Todas as peças foram compostas no cavaquinho, buscando a cada momento obter mais do instrumento, nos planos sonoro, harmônico e de expressividade. O formato final escolhido para a coleção foi de um livro com todo o material; o CD ,com parte dele e ênfase nos choros e valsas; e ainda 12 clipes para a internet, com os 12 Estudos para Cavaquinho Solo, apresentados em imagens que ajudarão aqueles que os quiserem executar.


Quem participou das gravações?
Convidei músicos com quem tenho tocado nos últimos anos, como Omar Cavalheiro (contrabaixo) e Beto Cazes (percussão), com destaque para o jovem violonista João Camarero, com uma maturidade improvável antes dos 30 anos de idade. Há alguns convidados especiais, entre eles o pianista Cristovão Bastos e o acordeonista Marcos Nimrichter.


Em que circunstância conheceu o mestre Waldir Azevedo, um dos seus ídolos?
O Waldir já morava em Brasília e veio ao Rio, em 1976, para participar do projeto Seis e Meia, ao lado da cantora Carmem Costa, no Teatro João Caetano. Eu estava começando minha carreira musical, e me emocionei muito, ao vê-lo, pela primeira vez, tocar ao vivo. Foram duas vezes na mesma temporada. Na primeira, o assisti de longe. Na segunda, levei um binóculo. Mas, depois do show, infelizmente, não consegui falar com ele.
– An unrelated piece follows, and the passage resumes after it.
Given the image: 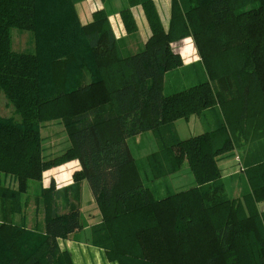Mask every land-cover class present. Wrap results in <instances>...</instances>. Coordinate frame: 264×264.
Masks as SVG:
<instances>
[{"label": "trees", "instance_id": "obj_1", "mask_svg": "<svg viewBox=\"0 0 264 264\" xmlns=\"http://www.w3.org/2000/svg\"><path fill=\"white\" fill-rule=\"evenodd\" d=\"M79 1L0 0V92L20 117L0 116V174L11 180L0 183V264H73L57 240L84 227L82 180L100 214L87 238L108 261L264 264V0H172L167 29L153 0H129L127 33L137 30L134 4L150 29L135 52L114 36L107 10L82 24ZM13 28L31 48H12ZM186 37L199 58L183 65L170 44ZM192 115L204 131L180 139L175 121ZM51 120L70 141L57 155L40 134ZM146 132L155 146L136 157L128 140ZM228 157L238 171L222 177ZM72 159V183L40 186L44 171ZM184 163L193 182L173 191L166 177ZM32 182L43 220L28 227Z\"/></svg>", "mask_w": 264, "mask_h": 264}, {"label": "crops", "instance_id": "obj_2", "mask_svg": "<svg viewBox=\"0 0 264 264\" xmlns=\"http://www.w3.org/2000/svg\"><path fill=\"white\" fill-rule=\"evenodd\" d=\"M171 1L172 0H153L161 24L164 29H167L168 27ZM128 2L129 0H81L75 4V9L79 21L82 24L89 23L92 20L93 14L96 11L102 9L107 10L108 21L110 23L114 36L117 39H122V47L125 49V51L135 52L136 50L142 48L145 42L148 40L150 36V29L146 17L144 15L142 6L140 4H134L130 6V11L136 23L137 30L133 35L127 33L120 16V9L128 5ZM185 40H188L192 44L193 55L184 52ZM24 43L29 44L28 36H26ZM170 46L174 52L180 55L183 65H188L192 62H195L199 58L193 41L190 37H186L181 40L172 42ZM196 118H198L196 115H192L188 118V120L192 119L193 122H195L197 120ZM237 161L238 159L237 157H235L234 159H223L219 162V168L221 170L222 177H229L237 173ZM79 169L80 166L76 159L68 161L59 166L44 171L42 174V180L39 184L41 187L46 188L49 185L50 179H53L56 189L65 187L66 185L72 183V174L74 171H77ZM56 172L59 173L56 174ZM1 182L9 184L11 180L9 177H4L0 174V183ZM30 184L32 185L31 193L34 197L37 192V190L35 192L36 183ZM236 184V182H232L229 184V186L232 187L231 190L234 195H238L239 193V187H237ZM84 188H86L88 192V202L95 203L90 188L85 180H82L80 183V199L82 200ZM78 206L80 216L82 217L81 210H83V208L82 206H80V202ZM257 206L259 211H264V201L259 202ZM34 208L33 211H35ZM93 212L94 215H91L90 213ZM84 213L88 214L87 216H89V222H87L85 219V222L82 220V223L84 225L82 229L69 234L66 238H59L57 241L60 249L67 250L69 252L73 264H117L116 262L108 261L104 255V251L101 248L91 245L88 241L87 231L89 227L100 221V214L98 208L96 211H84ZM16 217L19 219L18 215H16ZM26 218L27 226L32 227L35 221L41 222L43 220V213H40L39 211L35 215L29 213L27 214Z\"/></svg>", "mask_w": 264, "mask_h": 264}, {"label": "rangeland", "instance_id": "obj_3", "mask_svg": "<svg viewBox=\"0 0 264 264\" xmlns=\"http://www.w3.org/2000/svg\"><path fill=\"white\" fill-rule=\"evenodd\" d=\"M11 35H12V48L14 50L23 51V50H28L29 48H31V46H29L28 43L27 44L24 43L26 36H28L27 32H19L17 29L13 28L11 30ZM174 77H176L175 73H172L170 76L166 77V80H165L166 88H169L171 86L172 81H174ZM0 116H3V117L13 116L15 120L20 119L18 115L13 114L12 104L8 101V99L4 96L2 92H0ZM196 119L197 120L195 122H193L192 119L191 120L179 119L175 121V128H176L178 137L180 139H186L190 136L202 133L204 131L203 124L200 122L198 118ZM40 134L43 138L42 145L46 149L45 150L46 154H49V155L60 154L70 145V141L67 136L66 130L64 129L62 124L56 120L42 122L40 124ZM128 144L133 154L136 157H139V156L145 155L146 152L150 150L149 148L150 146L152 147L155 146V141L153 139L151 132H146L143 135H140L138 137L130 138L128 140ZM236 152L237 150L234 149V153ZM226 159H234V158L228 157ZM72 160H75V159H72ZM72 160H69V161H72ZM58 173L59 172H56V174ZM167 179L173 191L183 190L189 187L190 184H192L193 182V177L190 171L188 170L186 163L182 165V168L176 175L167 176L166 180ZM37 185L38 183H36L35 188L37 187ZM31 187L32 185L30 184V188L28 192L26 193V198H25L26 207L23 211L25 212V216H27V214L29 213L33 215L36 214L35 211H33V208L36 205V200L33 197V194L31 193ZM87 196H88V192L86 188H84L82 200L80 199V206H82L83 210L86 212H91L92 210L96 211L97 210L96 204L93 202H88ZM83 210H81V213H82L81 220H83L84 222L85 220L89 222V219H88L89 216H87L88 214H85ZM90 214L94 215V212ZM15 220H18L16 216H15Z\"/></svg>", "mask_w": 264, "mask_h": 264}]
</instances>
Então, nunca foi apresentado a ele?
Não. Curioso é que, na infância o vi de perto algumas vezes, pois Waldir ia visitar a mãe, num apartamento na Dias da Cruz, rua em que a minha família também morava, no bairro do Meier. Meu pai dizia para mim: ;Este é o Waldir Azevedo, do cavaquinho;. Quando comecei a tocar o instrumento, Waldir se transformou numa figura mitológica para mim. Comprei vários LPs dele e ficava tirando as músicas.


O que sentiu ao gravar o disco Tocando Waldir?
Foi a realização de um show, registrar 12 composições do Waldir, com arranjos livres que criei, em meu segundo disco, lançado em 1990. Havia alguns choros menos conhecidos, mas também os clássicos Carioquinha e Pedacinhos do Céu, além do baião Delicado, com uma introdução longa. Um ano depois fui convidado para participar de um tributo ao mestre, no Teatro Nacional, e fiquei impressionado como a obra do Waldir é cultuada pelos brasilienses. Naquela noite, fiquei feliz também por conhecer Hamilton Costa, que integrou o regional do Waldir em Brasília e era um grande arranjador.


Foi a admiração que o levou a escrever uma biografia de Waldir?
Como conhecia bem a obra dele, fui convidado para escrever uma pequena biografia do Waldir para a coleção da Folha de São Paulo, em 2010. Pretendo ampliá-la para lançar nas comemorações do centenário do mestre em 2023. Pretendo também produzir um grande show para celebrar a data e apresentá-lo em Brasília, onde ele é venerado.